The Pretty Things’ 1968 album SF Sorrow is credited as one of the first real rock opera concept albums.
They were cited as an influence by a wide range of artists from David Bowie to Jimi Hendrix to Kasabian.
Originally from Dartford, Kent, May formed the band in 1963 with guitarist Dick Taylor, a former bass player with an early incarnation of The Rolling Stones, and both bands were an integral part of the London blues-rock explosion.
As his music developed in a more progressive psych-rock direction in the late 60s, singer and lyricist May became a leading countercultural figure, known for his long hair, drug-taking and bisexuality.
“By the time The Pretty Things hit the TV screens, I was used to being abused and spat at and getting into punch-ups, because it had happened when we were art students,” he recalled to The Guardian in 2018.
“We’d done our apprenticeship at being outsiders.”
In 1969, the band appeared in What’s Good for the Goose, a bizarre sex comedy film, starring Norman Wisdom.
Blur guitarist Graham Coxon paid tribute to May on Friday afternoon, directing his Twitter followers to the The Pretty Things’ 1970 track Cries From The Midnight Circus.
Singer Edwyn Collins pointed to their aforementioned seminal album, which he described as “so great”.
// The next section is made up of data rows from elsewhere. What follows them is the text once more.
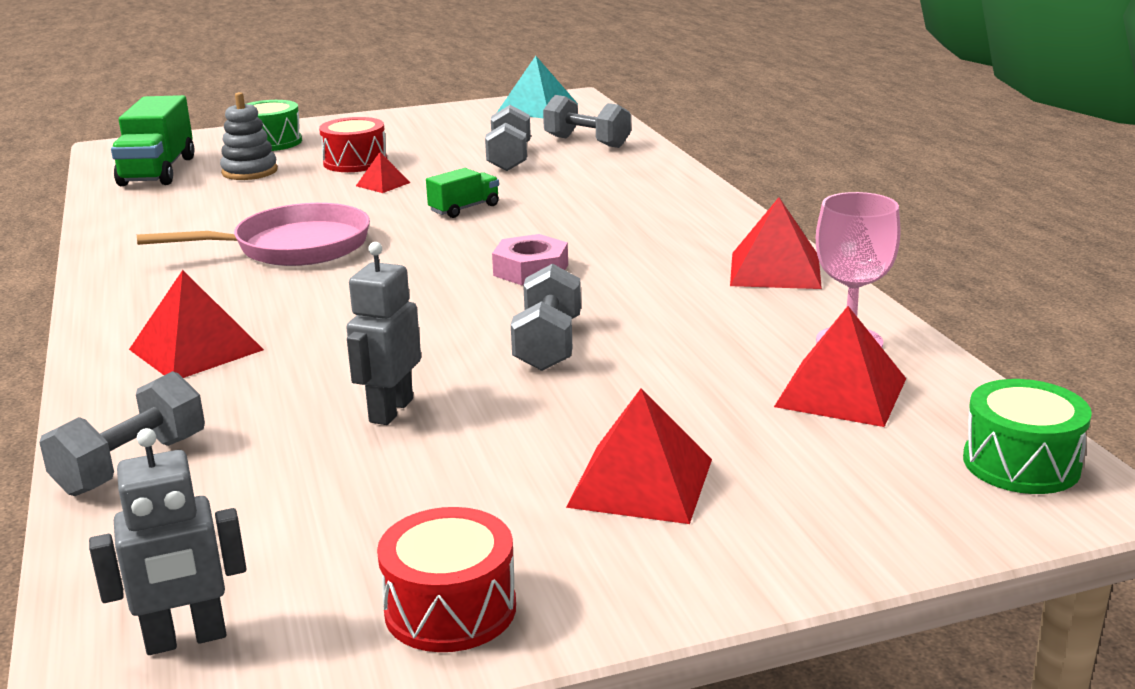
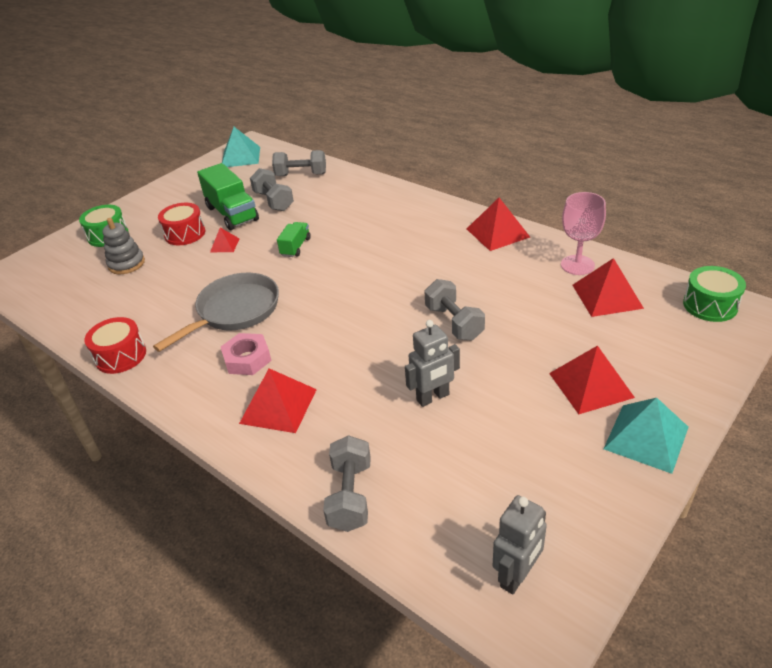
camera: 30 degrees left, 15 degrees up
green truck [111,95,195,186] -> green truck moved to [197,163,259,230]
pink pan [137,203,370,266] -> grey pan [153,273,279,352]
grey robot [346,242,421,425] -> grey robot turned 105 degrees counterclockwise [405,320,460,407]
red drum [377,507,516,652] -> red drum moved to [84,317,146,374]
pink nut [492,234,568,285] -> pink nut moved to [221,333,271,375]
none -> turquoise pyramid [604,398,689,474]

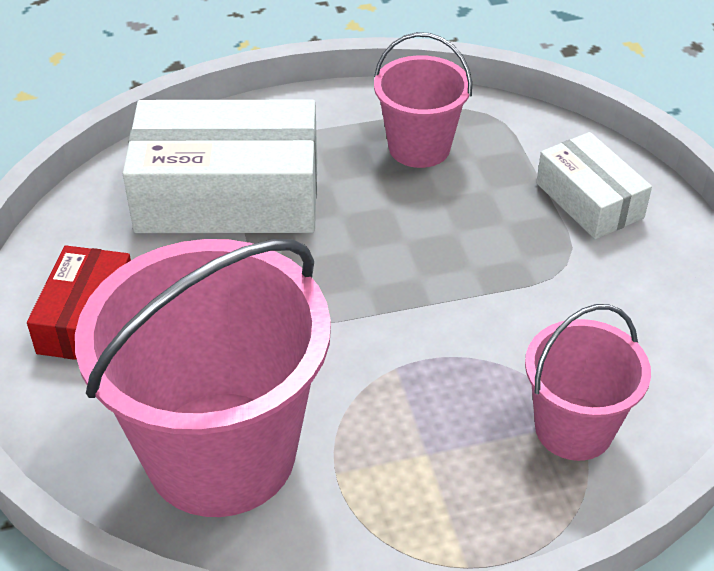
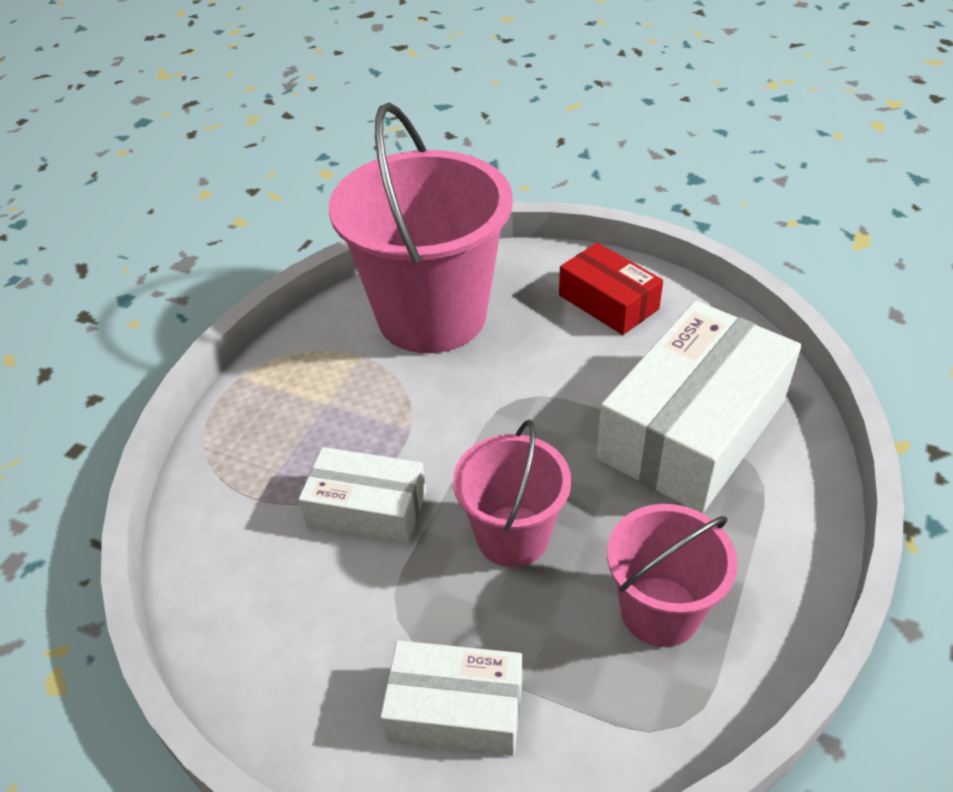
camera: 130 degrees right, 0 degrees up
pink bucket [525,304,651,461] -> pink bucket moved to [453,420,571,567]
none -> white box [298,447,426,545]

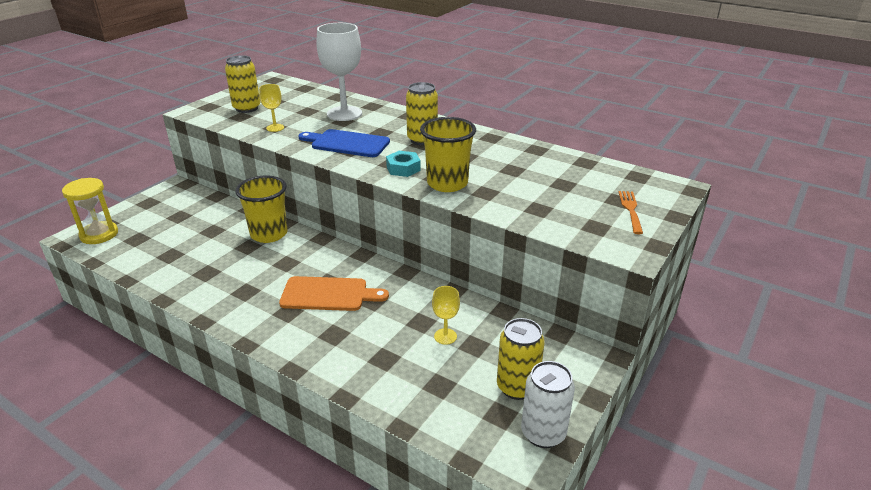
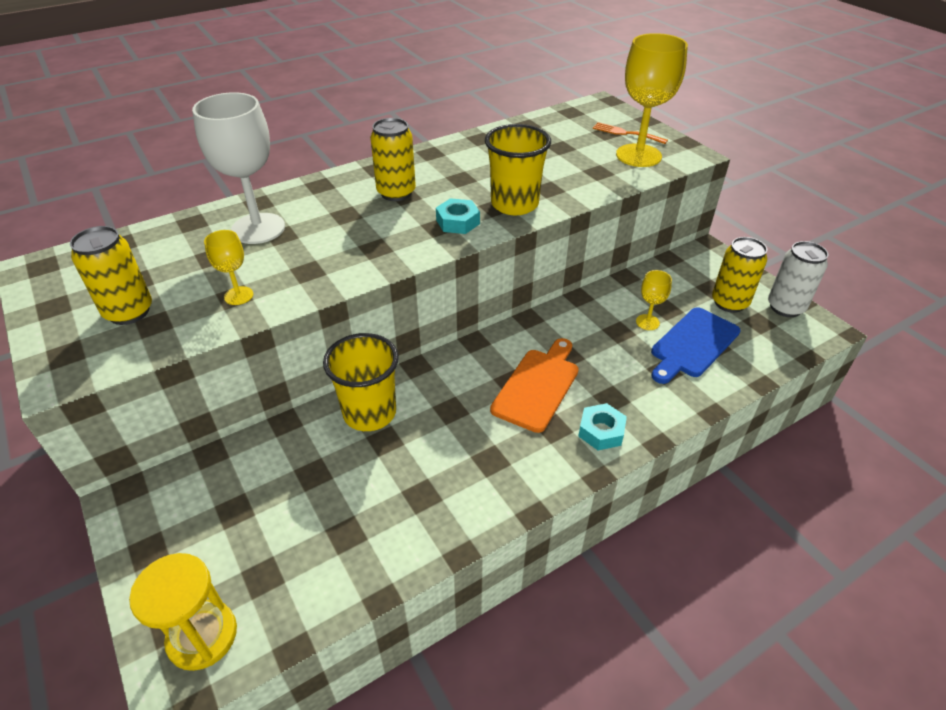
camera: 65 degrees left, 10 degrees up
blue cutting board [298,129,390,157] -> blue cutting board moved to [651,307,741,384]
none -> turquoise nut [578,403,627,450]
none -> yellow goblet [616,33,688,167]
DJ Gary Crowley also said he was “blasting Rosalyn across the flat in memory” of May.
He had been in poor health when The Pretty Things played a “Final Bow” farewell concert in December 2018, where they were joined on-stage by the likes of Pink Floyd’s David Gilmour and Sir Van Morrison.
Their last album, Sweet Pretty Things (Are in Bed Now, of Course…) arrived in 2015.
May is survived by his son, Paris May, his daughter, Sorrel May, and his partner, Colin Graham.